# TASK DESCRIPTION:
Copy the listing below line for line, leaving every word, arrow and time unchanged.

# RECORDS SHOWN:
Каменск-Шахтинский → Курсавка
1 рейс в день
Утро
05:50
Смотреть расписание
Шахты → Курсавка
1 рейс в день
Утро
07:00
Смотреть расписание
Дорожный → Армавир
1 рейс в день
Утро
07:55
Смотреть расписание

# RESPONSE BELOW:
Каменск-Шахтинский → Курсавка
1 рейс в день
Утро
05:50
Смотреть расписание
Шахты → Курсавка
1 рейс в день
Утро
07:00
Смотреть расписание
Дорожный → Армавир
1 рейс в день
Утро
07:55
Смотреть расписание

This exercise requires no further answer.